Virat Kohli and Anushka Sharma are a good example of how these two figures keep showing up together in the same conversation. The couple has visited Kainchi Dham with their daughter, sat quietly under the trees there, and separately made trips to Premanand Maharaj’s ashram in Vrindavan after Kohli’s Test retirement. When people search for one name, the other tends to surface in the same breath—not because anyone’s forcing the connection, but because a lot of modern devotees genuinely move between both.
What’s interesting is that Premanand Maharaj doesn’t try to separate himself from that lineage. When devotees bring Neem Karoli Baba’s name into his court, he doesn’t correct them or redirect them entirely to himself. He answers from inside the same framework Baba taught—that a guru’s form matters less than the devotion itself.
For someone who found Neem Karoli Baba through an old story, a Steve Jobs biography detail, or a family tradition and now wonders if that connection is somehow “over” because Baba isn’t alive—this is probably the most direct answer you’ll find. It isn’t over. It was never about the body in the first place.

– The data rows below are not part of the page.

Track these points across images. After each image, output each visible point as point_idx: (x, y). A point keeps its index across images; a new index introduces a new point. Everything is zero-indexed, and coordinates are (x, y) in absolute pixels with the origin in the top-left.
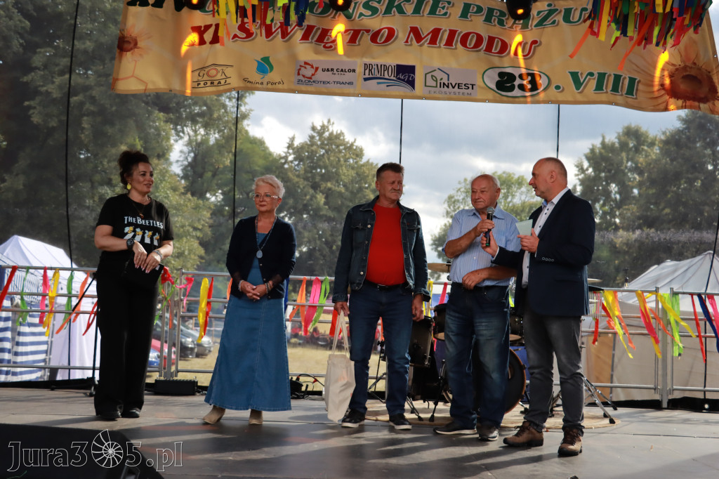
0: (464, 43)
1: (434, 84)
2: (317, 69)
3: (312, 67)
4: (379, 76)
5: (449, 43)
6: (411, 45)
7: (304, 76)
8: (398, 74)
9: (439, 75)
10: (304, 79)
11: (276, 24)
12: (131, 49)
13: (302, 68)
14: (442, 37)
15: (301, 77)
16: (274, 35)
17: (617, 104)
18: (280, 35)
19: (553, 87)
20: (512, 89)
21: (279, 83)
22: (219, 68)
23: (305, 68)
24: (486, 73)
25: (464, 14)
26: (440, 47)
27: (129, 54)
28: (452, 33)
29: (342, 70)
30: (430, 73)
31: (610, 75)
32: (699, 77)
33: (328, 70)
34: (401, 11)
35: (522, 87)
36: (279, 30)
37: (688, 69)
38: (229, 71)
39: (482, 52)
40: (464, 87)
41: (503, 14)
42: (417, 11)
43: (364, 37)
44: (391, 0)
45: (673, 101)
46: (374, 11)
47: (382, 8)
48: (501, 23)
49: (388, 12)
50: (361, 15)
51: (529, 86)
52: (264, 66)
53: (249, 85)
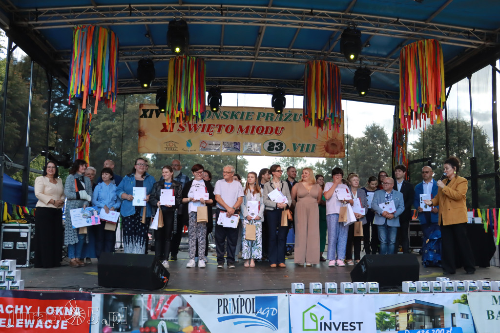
0: (257, 132)
2: (207, 144)
3: (205, 143)
4: (228, 146)
5: (252, 132)
6: (239, 134)
7: (203, 147)
8: (234, 145)
11: (192, 125)
14: (250, 130)
16: (192, 130)
17: (307, 156)
18: (194, 130)
19: (287, 149)
20: (273, 150)
21: (194, 151)
22: (174, 143)
23: (203, 143)
24: (265, 144)
25: (258, 119)
26: (248, 134)
27: (142, 137)
28: (254, 127)
30: (245, 145)
31: (306, 145)
32: (336, 144)
33: (211, 144)
34: (236, 118)
35: (277, 149)
36: (194, 128)
37: (333, 141)
38: (177, 145)
39: (264, 134)
41: (272, 115)
42: (242, 118)
43: (224, 129)
44: (233, 113)
45: (327, 153)
46: (227, 117)
47: (230, 116)
48: (272, 119)
49: (232, 118)
50: (222, 117)
51: (279, 148)
52: (189, 143)
53: (184, 152)
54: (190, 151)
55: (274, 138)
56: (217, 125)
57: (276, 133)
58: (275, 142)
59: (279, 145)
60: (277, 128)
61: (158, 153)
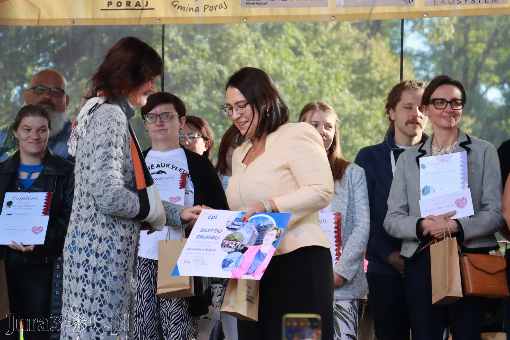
53: (180, 14)
54: (201, 9)
61: (76, 24)
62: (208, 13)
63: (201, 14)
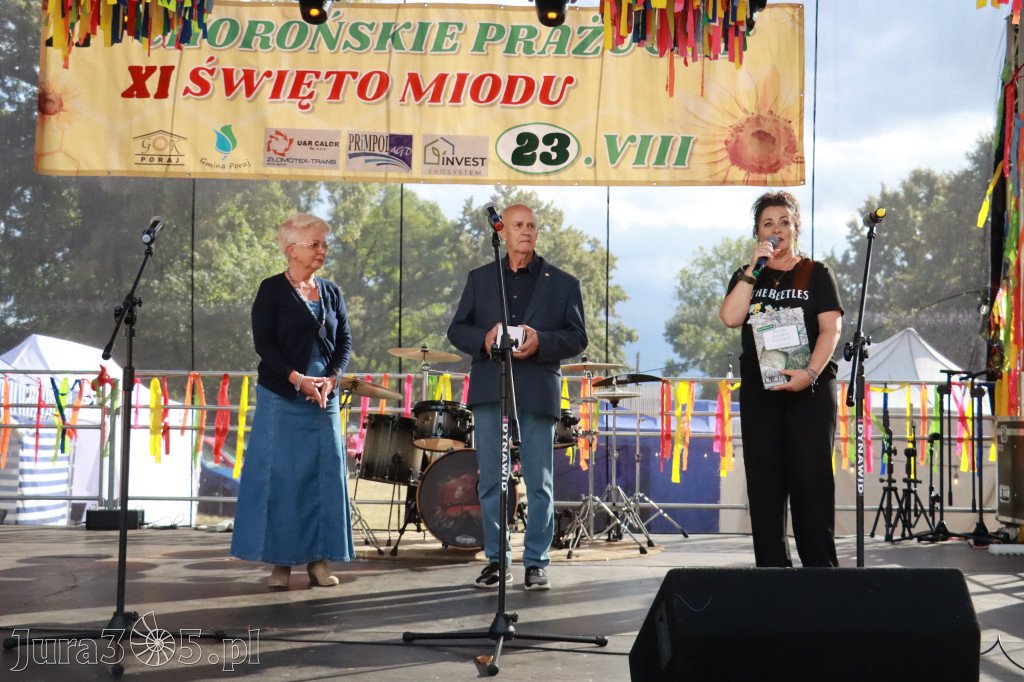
0: (475, 95)
1: (435, 159)
2: (291, 141)
3: (286, 139)
4: (367, 151)
5: (456, 98)
6: (408, 104)
7: (275, 151)
8: (391, 146)
9: (442, 147)
10: (275, 156)
11: (238, 72)
12: (56, 112)
13: (273, 140)
14: (447, 88)
15: (271, 154)
16: (236, 90)
17: (659, 184)
18: (244, 92)
19: (583, 158)
20: (530, 161)
21: (245, 165)
22: (170, 138)
23: (277, 139)
24: (502, 139)
25: (478, 47)
26: (444, 105)
27: (53, 118)
28: (462, 78)
29: (322, 144)
30: (431, 144)
31: (656, 138)
32: (773, 134)
33: (305, 143)
34: (398, 46)
35: (546, 159)
36: (243, 83)
37: (762, 121)
38: (180, 145)
39: (499, 105)
40: (472, 163)
41: (532, 32)
42: (418, 45)
43: (350, 87)
44: (387, 26)
45: (735, 169)
46: (364, 42)
47: (374, 38)
48: (528, 49)
49: (381, 46)
50: (347, 44)
51: (554, 156)
52: (226, 140)
53: (208, 169)
54: (227, 166)
55: (536, 119)
56: (328, 74)
57: (544, 98)
58: (540, 133)
59: (556, 142)
60: (548, 81)
61: (112, 175)
62: (233, 170)
63: (227, 170)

What This Looks Like Day to Day
It’s one thing to hear “remember him” and “chant his name” and nod along. It’s one thing to actually build a life around it. A few things tend to help, based on how long-time devotees describe their own routines.

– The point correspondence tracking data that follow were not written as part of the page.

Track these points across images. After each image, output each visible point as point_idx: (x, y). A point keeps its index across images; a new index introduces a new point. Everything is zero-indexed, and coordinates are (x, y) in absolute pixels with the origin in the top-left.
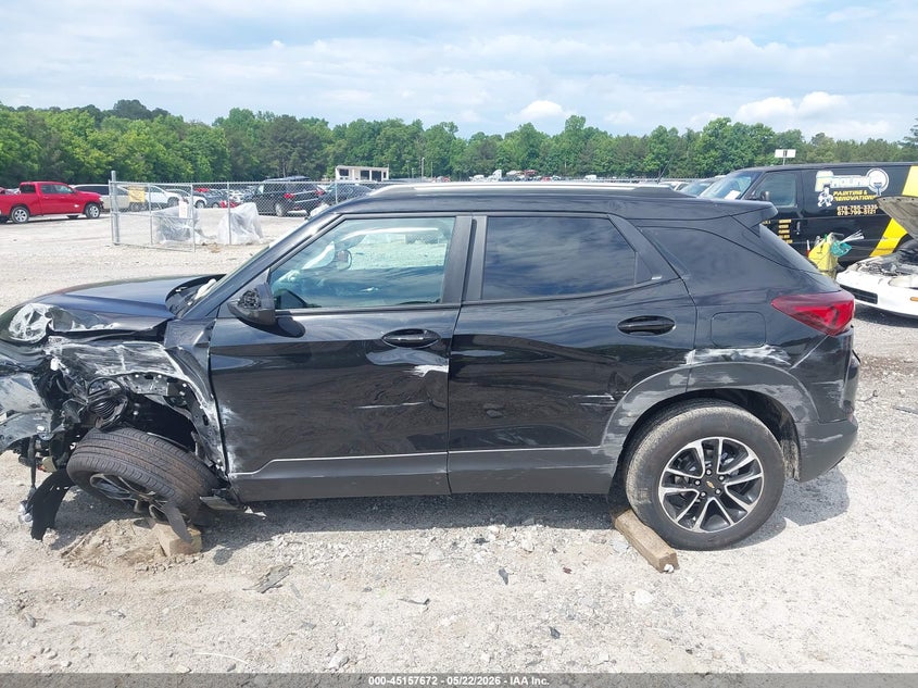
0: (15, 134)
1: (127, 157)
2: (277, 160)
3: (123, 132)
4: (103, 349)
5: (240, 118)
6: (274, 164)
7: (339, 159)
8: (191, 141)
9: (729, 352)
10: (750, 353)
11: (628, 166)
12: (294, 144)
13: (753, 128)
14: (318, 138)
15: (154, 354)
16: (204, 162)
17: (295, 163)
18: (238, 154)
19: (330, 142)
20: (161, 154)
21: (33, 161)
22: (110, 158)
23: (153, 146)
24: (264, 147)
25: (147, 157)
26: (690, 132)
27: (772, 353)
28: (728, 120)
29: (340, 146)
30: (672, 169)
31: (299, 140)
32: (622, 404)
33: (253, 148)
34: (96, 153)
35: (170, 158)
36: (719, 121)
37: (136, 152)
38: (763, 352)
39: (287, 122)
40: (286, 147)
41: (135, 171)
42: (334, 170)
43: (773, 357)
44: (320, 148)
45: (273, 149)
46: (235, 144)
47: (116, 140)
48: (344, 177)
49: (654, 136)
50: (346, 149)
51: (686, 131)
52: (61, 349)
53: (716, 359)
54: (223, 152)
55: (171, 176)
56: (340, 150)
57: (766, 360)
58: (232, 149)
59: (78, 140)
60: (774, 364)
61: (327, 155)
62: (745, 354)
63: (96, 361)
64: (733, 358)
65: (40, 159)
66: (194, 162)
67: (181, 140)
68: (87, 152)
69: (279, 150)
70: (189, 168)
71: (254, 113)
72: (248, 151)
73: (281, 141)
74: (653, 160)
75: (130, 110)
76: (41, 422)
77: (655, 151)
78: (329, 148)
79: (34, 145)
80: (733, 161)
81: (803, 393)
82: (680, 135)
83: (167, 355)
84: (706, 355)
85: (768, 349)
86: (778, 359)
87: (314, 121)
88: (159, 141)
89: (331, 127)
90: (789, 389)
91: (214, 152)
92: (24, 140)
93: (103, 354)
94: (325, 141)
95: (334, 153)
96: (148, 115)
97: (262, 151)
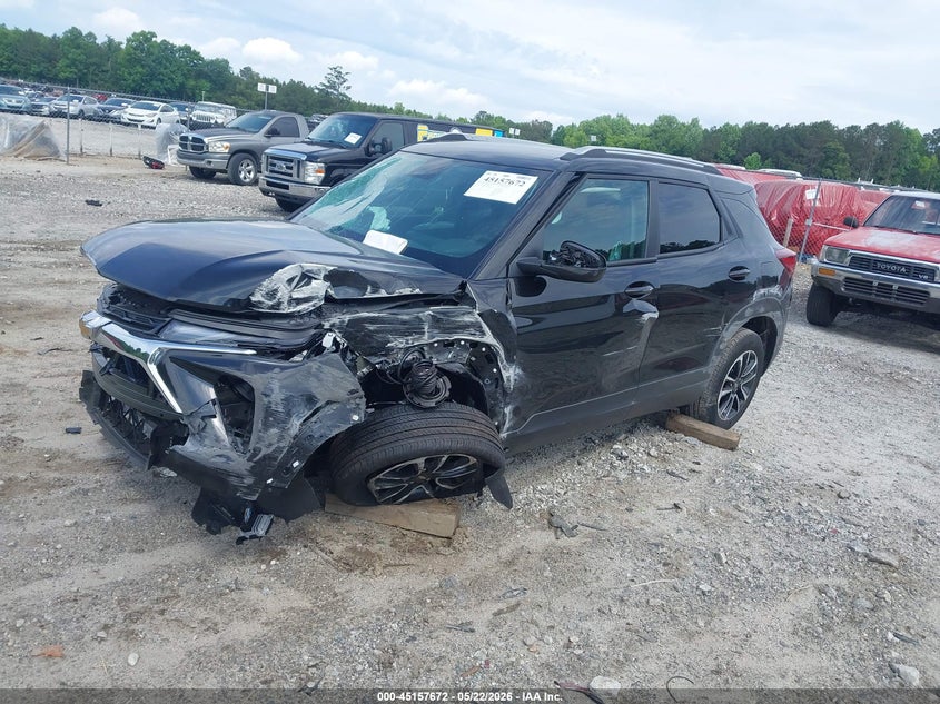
4: (405, 317)
11: (35, 69)
13: (181, 49)
15: (467, 319)
26: (111, 41)
28: (154, 35)
30: (92, 80)
36: (143, 33)
49: (66, 38)
51: (106, 39)
52: (346, 320)
63: (391, 332)
74: (67, 66)
76: (354, 411)
77: (70, 56)
80: (162, 81)
82: (99, 42)
83: (480, 319)
93: (404, 323)
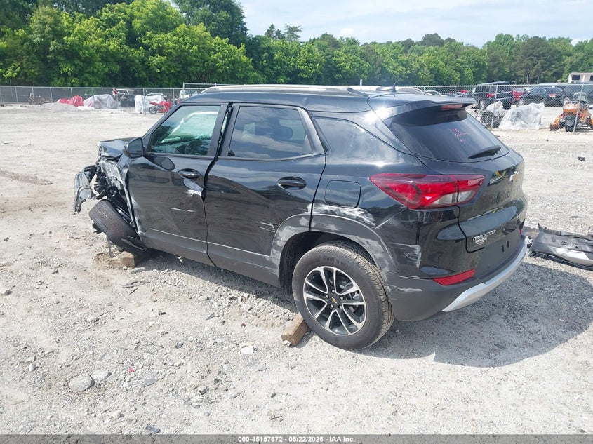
0: (359, 58)
1: (419, 70)
2: (524, 70)
3: (420, 55)
5: (503, 40)
6: (520, 73)
7: (573, 68)
8: (463, 58)
9: (334, 208)
10: (347, 211)
12: (538, 57)
14: (559, 52)
16: (469, 72)
17: (537, 71)
18: (494, 67)
19: (570, 55)
20: (441, 68)
21: (365, 74)
22: (408, 72)
23: (437, 63)
24: (515, 60)
25: (431, 70)
27: (362, 214)
29: (577, 57)
31: (543, 55)
32: (278, 232)
33: (506, 61)
34: (400, 68)
35: (447, 70)
37: (425, 67)
38: (356, 212)
39: (538, 42)
40: (532, 60)
41: (423, 79)
42: (568, 76)
43: (362, 217)
44: (560, 59)
45: (521, 62)
46: (494, 59)
47: (414, 60)
48: (575, 81)
50: (582, 60)
53: (326, 212)
54: (484, 65)
55: (445, 82)
56: (577, 61)
57: (358, 219)
58: (491, 63)
59: (392, 61)
60: (363, 223)
61: (565, 65)
62: (344, 212)
64: (337, 213)
65: (369, 73)
66: (461, 72)
67: (457, 58)
68: (396, 68)
69: (526, 62)
70: (457, 77)
71: (514, 37)
72: (503, 64)
73: (529, 56)
75: (432, 40)
78: (568, 60)
79: (367, 65)
81: (384, 249)
84: (320, 208)
85: (359, 210)
86: (366, 219)
87: (560, 39)
88: (442, 60)
89: (574, 43)
90: (375, 244)
91: (477, 65)
92: (362, 62)
94: (566, 55)
95: (571, 63)
96: (441, 43)
97: (513, 63)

Start small and fixed. Rather than an open-ended “I’ll remember Baba throughout the day,” pick two or three exact moments—waking up, before a meal, before sleep—and anchor smaran there. Fixed moments turn into habits faster than vague intentions do.
Keep a physical trigger nearby. A photo of Maharajji on a desk, a small idol, even a phone wallpaper. The trigger isn’t the devotion itself, but it interrupts the day often enough to pull your mind back to remembrance.
Let naam jap fill dead time. Commutes, queues, chores — these are the minutes most people write off as wasted. They’re exactly the minutes Naam Jap is built for, since it needs nothing but attention.
Visit Kainchi Dham when you can, but don’t wait for it. For many devotees, the trip to Nainital is once a year, sometimes once in a lifetime. Treating that visit as the only real connection point puts the entire relationship on hold for months at a time. The daily practice is what the visit is supposed to deepen, not replace.
The Takeaway
If you’re trying to build a genuine connection with Neem Karoli Baba, the shape of it is simpler than it sounds:
- Stop waiting for a physical sign or presence. Start with remembrance — think of him the way you’d think of someone you trust completely.
- Add naam jap as a daily habit, not an occasional ritual. Even a few minutes on a commute counts.
- Visit Kainchi Dham if you can, but don’t treat the visit as the only place the relationship exists.
Guru, Aparadh isn’t about which saint’s name you say. It’s about whether the devotion is genuine. Premanand Maharaj’s answer, in the end, is really Neem Karoli Baba’s own teaching handed back to a new generation.